Кроме медвежьей шубы на Пушкине были новый сюртук, темный жилет, рубашка и черные брюки. Как был одет Дантес, представляется более важным, чем может показаться на первый взгляд. «Геккерен упал, но его сбила с ног только сильная контузия, — писал Жуковский. — Пуля пробила мясистые части правой руки, коею он закрыл себе грудь, и, будучи тем ослаблена, попала в пуговицу, которою панталоны держались на подтяжке…» А вот что пишет Софи Карамзина: «Пуля пробила руку Дантеса, но только в мягких частях, и остановилась против желудка — пуговица на сюртуке предохранила его, и он получил только мягкую контузию в грудь». Эта спасительная пуговица упоминается Вяземским, Данзасом и посланниками Пруссии и Саксонии.

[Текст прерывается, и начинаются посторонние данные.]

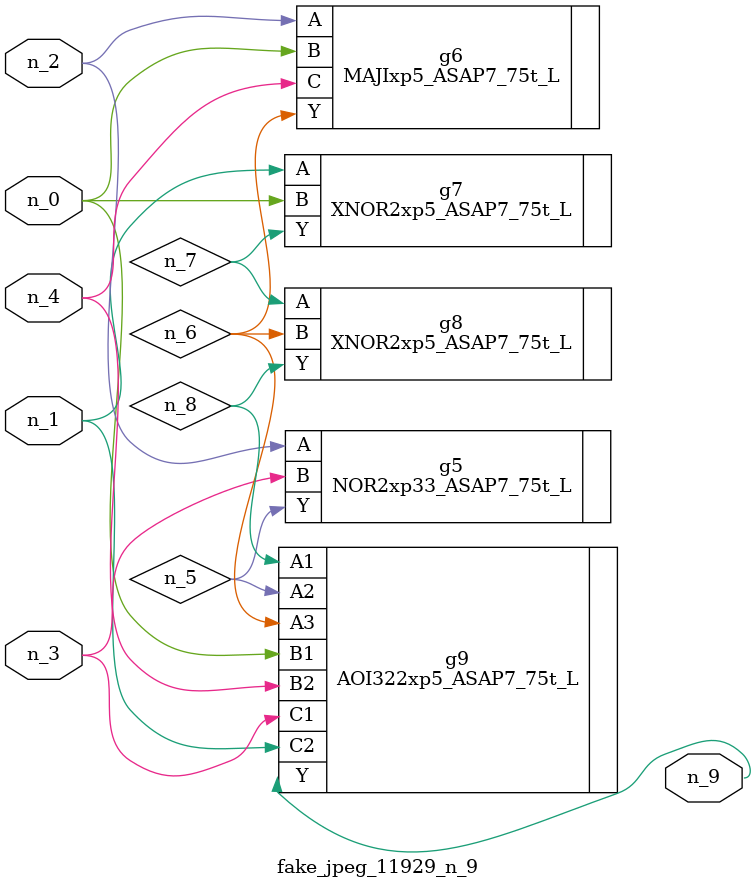
<source format=v>
module fake_jpeg_11929_n_9 (n_3, n_2, n_1, n_0, n_4, n_9);

input n_3;
input n_2;
input n_1;
input n_0;
input n_4;

output n_9;

wire n_8;
wire n_6;
wire n_5;
wire n_7;

NOR2xp33_ASAP7_75t_L g5 ( 
.A(n_2),
.B(n_3),
.Y(n_5)
);

MAJIxp5_ASAP7_75t_L g6 ( 
.A(n_2),
.B(n_0),
.C(n_4),
.Y(n_6)
);

XNOR2xp5_ASAP7_75t_L g7 ( 
.A(n_1),
.B(n_0),
.Y(n_7)
);

XNOR2xp5_ASAP7_75t_L g8 ( 
.A(n_7),
.B(n_6),
.Y(n_8)
);

AOI322xp5_ASAP7_75t_L g9 ( 
.A1(n_8),
.A2(n_5),
.A3(n_6),
.B1(n_0),
.B2(n_4),
.C1(n_3),
.C2(n_1),
.Y(n_9)
);


endmodule
</source>
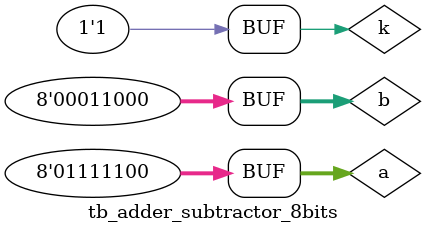
<source format=v>
`timescale 1ns / 1ps


module tb_adder_subtractor_8bits();

reg [7:0] a,b;
reg k;
wire [7:0] s;
wire cout;
adder_subtractor_8bits a2 (.s(s),.cout(cout),.a(a),.b(b),.k(k));

initial 
    begin
#5
    a[0]= 0; b[0] = 0; k = 0;
    a[1]= 0; b[1] = 0;
    a[2]= 0; b[2] = 0;
    a[3]= 0; b[3] = 1;
    a[4]= 0; b[4] = 0;
    a[5]= 0; b[5] = 0;
    a[6]= 0; b[6] = 1;
    a[7]= 1; b[7] = 1;
#5
    a[0]= 0; b[0] = 0; k = 1;
    a[1]= 0; b[1] = 0;
    a[2]= 0; b[2] = 0;
    a[3]= 0; b[3] = 1;
    a[4]= 0; b[4] = 0;
    a[5]= 0; b[5] = 0;
    a[6]= 0; b[6] = 1;
    a[7]= 1; b[7] = 1;
#5
    a[0]= 1; b[0] = 0; k = 0;
    a[1]= 0; b[1] = 0;
    a[2]= 1; b[2] = 0;
    a[3]= 1; b[3] = 0;
    a[4]= 1; b[4] = 0;
    a[5]= 0; b[5] = 1;
    a[6]= 0; b[6] = 0;
    a[7]= 1; b[7] = 0;
#5
    a[0]= 0; b[0] = 0; k = 1;
    a[1]= 0; b[1] = 0;
    a[2]= 1; b[2] = 0;
    a[3]= 1; b[3] = 1;
    a[4]= 1; b[4] = 1;
    a[5]= 1; b[5] = 0;
    a[6]= 1; b[6] = 0;
    a[7]= 0; b[7] = 0;
    
    end
endmodule
</source>
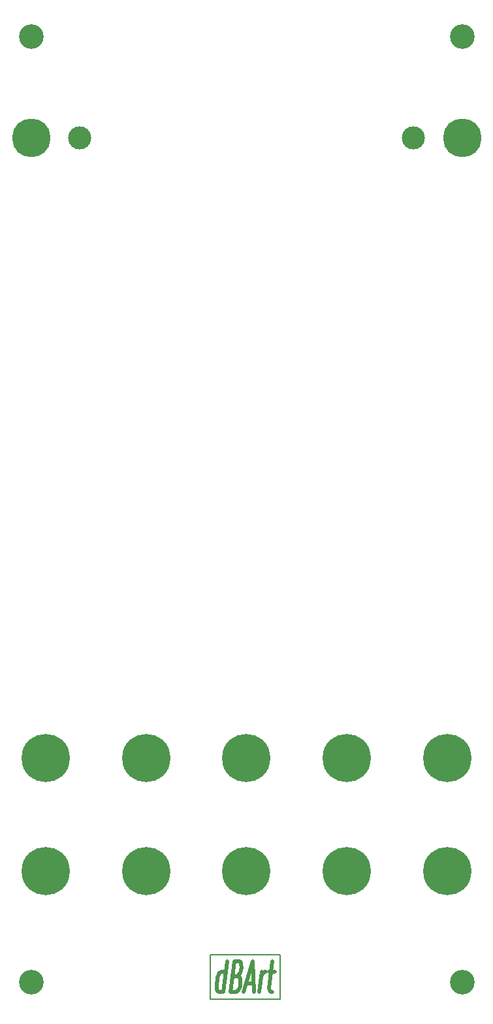
<source format=gts>
%TF.GenerationSoftware,KiCad,Pcbnew,(6.0.11-0)*%
%TF.CreationDate,2025-04-13T16:27:56+02:00*%
%TF.ProjectId,rings,72696e67-732e-46b6-9963-61645f706362,rev?*%
%TF.SameCoordinates,Original*%
%TF.FileFunction,Soldermask,Top*%
%TF.FilePolarity,Negative*%
%FSLAX46Y46*%
G04 Gerber Fmt 4.6, Leading zero omitted, Abs format (unit mm)*
G04 Created by KiCad (PCBNEW (6.0.11-0)) date 2025-04-13 16:27:56*
%MOMM*%
%LPD*%
G01*
G04 APERTURE LIST*
%ADD10C,0.200000*%
%ADD11C,0.500000*%
%ADD12C,6.250000*%
%ADD13C,3.000000*%
%ADD14C,5.000000*%
%ADD15C,3.200000*%
G04 APERTURE END LIST*
D10*
X-4675000Y-57725000D02*
X4400000Y-57725000D01*
X4400000Y-57725000D02*
X4400000Y-63400000D01*
X4400000Y-63400000D02*
X-4675000Y-63400000D01*
X-4675000Y-63400000D02*
X-4675000Y-57725000D01*
D11*
X-2997738Y-62534523D02*
X-2497738Y-58534523D01*
X-2973928Y-62344047D02*
X-3188214Y-62534523D01*
X-3569166Y-62534523D01*
X-3735833Y-62344047D01*
X-3807261Y-62153571D01*
X-3854880Y-61772619D01*
X-3712023Y-60629761D01*
X-3569166Y-60248809D01*
X-3450119Y-60058333D01*
X-3235833Y-59867857D01*
X-2854880Y-59867857D01*
X-2688214Y-60058333D01*
X-1116785Y-60439285D02*
X-854880Y-60629761D01*
X-783452Y-60820238D01*
X-735833Y-61201190D01*
X-807261Y-61772619D01*
X-950119Y-62153571D01*
X-1069166Y-62344047D01*
X-1283452Y-62534523D01*
X-2045357Y-62534523D01*
X-1545357Y-58534523D01*
X-878690Y-58534523D01*
X-712023Y-58725000D01*
X-640595Y-58915476D01*
X-592976Y-59296428D01*
X-640595Y-59677380D01*
X-783452Y-60058333D01*
X-902500Y-60248809D01*
X-1116785Y-60439285D01*
X-1783452Y-60439285D01*
X2261Y-61391666D02*
X954642Y-61391666D01*
X-331071Y-62534523D02*
X835595Y-58534523D01*
X1002261Y-62534523D01*
X1668928Y-62534523D02*
X2002261Y-59867857D01*
X1907023Y-60629761D02*
X2049880Y-60248809D01*
X2168928Y-60058333D01*
X2383214Y-59867857D01*
X2573690Y-59867857D01*
X2954642Y-59867857D02*
X3716547Y-59867857D01*
X3407023Y-58534523D02*
X2978452Y-61963095D01*
X3026071Y-62344047D01*
X3192738Y-62534523D01*
X3383214Y-62534523D01*
D12*
%TO.C,*%
X26036206Y-46833070D03*
%TD*%
%TO.C,*%
X-12971001Y-32231453D03*
%TD*%
%TO.C,*%
X26036206Y-32231453D03*
%TD*%
D13*
%TO.C,*%
X21634719Y48127039D03*
%TD*%
D14*
%TO.C,*%
X-27900002Y48127039D03*
%TD*%
D15*
%TO.C,*%
X27979999Y-61250000D03*
%TD*%
D12*
%TO.C,*%
X13032939Y-46833070D03*
%TD*%
D14*
%TO.C,*%
X27979999Y48127039D03*
%TD*%
D13*
%TO.C,*%
X-21573993Y48127039D03*
%TD*%
D15*
%TO.C,*%
X27979999Y61250000D03*
%TD*%
D12*
%TO.C,*%
X-25972723Y-46833070D03*
%TD*%
%TO.C,*%
X-25972723Y-32231453D03*
%TD*%
D15*
%TO.C,*%
X-27900002Y61250000D03*
%TD*%
%TO.C,*%
X-27900002Y-61250000D03*
%TD*%
D12*
%TO.C,*%
X29674Y-46833070D03*
%TD*%
%TO.C,*%
X13032939Y-32231453D03*
%TD*%
%TO.C,*%
X-12971001Y-46833070D03*
%TD*%
%TO.C,*%
X29674Y-32231453D03*
%TD*%
M02*

</source>
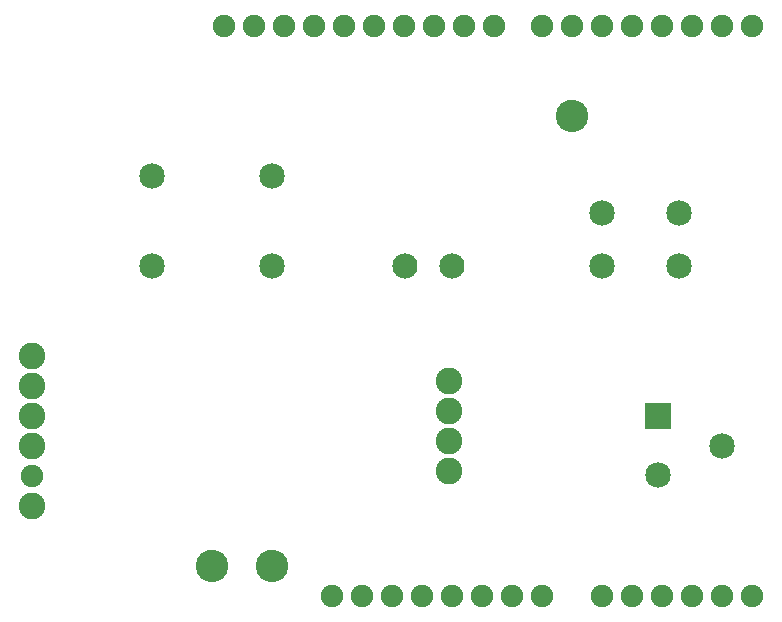
<source format=gbs>
G04 MADE WITH FRITZING*
G04 WWW.FRITZING.ORG*
G04 DOUBLE SIDED*
G04 HOLES PLATED*
G04 CONTOUR ON CENTER OF CONTOUR VECTOR*
%ASAXBY*%
%FSLAX23Y23*%
%MOIN*%
%OFA0B0*%
%SFA1.0B1.0*%
%ADD10C,0.075278*%
%ADD11C,0.085000*%
%ADD12C,0.084000*%
%ADD13C,0.088861*%
%ADD14C,0.074972*%
%ADD15C,0.088833*%
%ADD16C,0.108425*%
%ADD17R,0.085000X0.085000*%
%LNMASK0*%
G90*
G70*
G54D10*
X2244Y122D03*
X2344Y122D03*
X2444Y122D03*
X2544Y122D03*
X2644Y122D03*
X1784Y2022D03*
X1684Y2022D03*
X1584Y2022D03*
X1484Y2022D03*
X1384Y2022D03*
X1284Y2022D03*
X1184Y2022D03*
X1084Y2022D03*
X984Y2022D03*
X884Y2022D03*
X2644Y2022D03*
X2544Y2022D03*
X2444Y2022D03*
X2344Y2022D03*
X2244Y2022D03*
X2144Y2022D03*
X2044Y2022D03*
X1944Y2022D03*
X1344Y122D03*
X1244Y122D03*
X1444Y122D03*
X1544Y122D03*
X1644Y122D03*
X1744Y122D03*
X1844Y122D03*
X1944Y122D03*
X2144Y122D03*
G54D11*
X2400Y1222D03*
X2144Y1222D03*
X2400Y1399D03*
X2144Y1399D03*
G54D12*
X1487Y1222D03*
X1644Y1222D03*
G54D11*
X2332Y721D03*
X2544Y622D03*
X2332Y524D03*
G54D13*
X244Y422D03*
G54D14*
X244Y522D03*
G54D13*
X244Y622D03*
X244Y722D03*
X244Y822D03*
X244Y922D03*
G54D15*
X1634Y538D03*
X1634Y638D03*
X1634Y738D03*
X1634Y838D03*
G54D11*
X644Y1522D03*
X1044Y1522D03*
X644Y1222D03*
X1044Y1222D03*
G54D16*
X2044Y1722D03*
X1044Y222D03*
X844Y222D03*
G54D17*
X2332Y721D03*
G04 End of Mask0*
M02*
</source>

Все казалось ясным как день: судьба остановила пулю Пушкина, прикрыв Дантеса, как щитом, металлическим диском пуговицы[70]. Очевидно, изменчивая богиня, покровительствовавшая Дантесу, в то же время рассорилась с поэтом из-за того, что тот нарушил одно из незначительных правил, вернувшись домой сменить одежду. Мы также готовы держать пари, что в этот морозный январский день (термометр показывал минус пять[71] по Цельсию) Дантес надел фланелевую рубашку под мундир кавалергарда. Однако такой его наряд возбудил новые подозрения в двадцатом столетии, что привело к совершенно новой остроумной версии.

вернуться

70

Пуля прошла по касательной, восходящей траектории, вспоров несколько слоев одежды и пронзив мягкие ткани предплечья той руки, которой противник Пушкина закрыл грудь; это отклонило пулю Пушкина от цели, и она, уже потеряв свою смертоносную силу, закончила полет, столкнувшись с пуговицей мундира, жилета или подтяжек Дантеса.